### WORK REQUEST
Output all entries verbatim. Skip pictures.

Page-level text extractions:

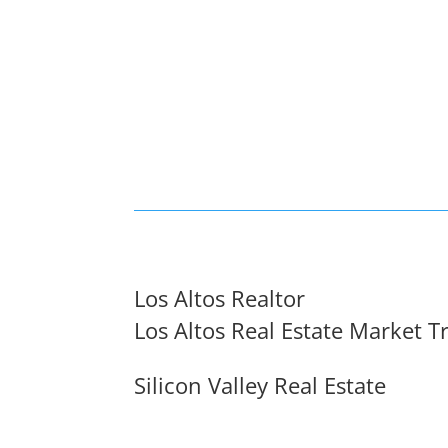
Los Altos Realtor
Los Altos Real Estate Market T
Silicon Valley Real Estate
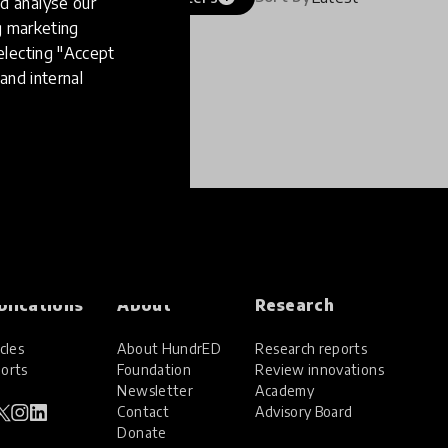
d analyse our
ng marketing
electing "Accept
and internal
blications
About
Research
cles
About HundrED
Research reports
orts
Foundation
Review innovations
Newsletter
Academy
Contact
Advisory Board
Donate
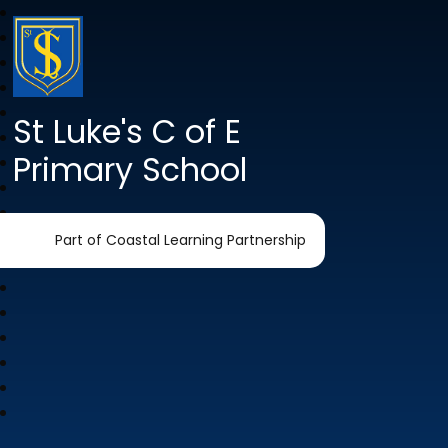
St Luke's C of E
Primary School
Part of Coastal Learning Partnership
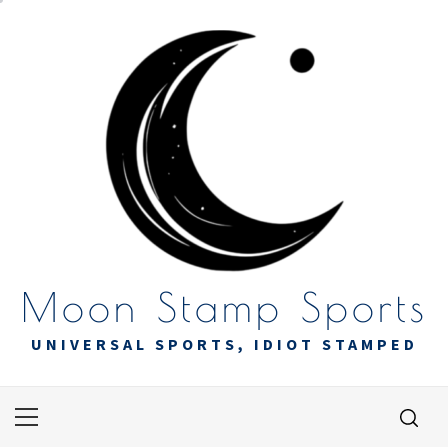
Skip
to
content
Moon Stamp Sports
UNIVERSAL SPORTS, IDIOT STAMPED
Primary
Menu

### RESPONSE AREA
Los Altos Realtor
Los Altos Real Estate Market T
Silicon Valley Real Estate
d analyse our
ng marketing
electing "Accept
and internal
blications
About
Research
cles
About HundrED
Research reports
orts
Foundation
Review innovations
Newsletter
Academy
Contact
Advisory Board
Donate
St Luke's C of E
Primary School
Part of Coastal Learning Partnership
Skip
to
content
Moon Stamp Sports
UNIVERSAL SPORTS, IDIOT STAMPED
Primary
Menu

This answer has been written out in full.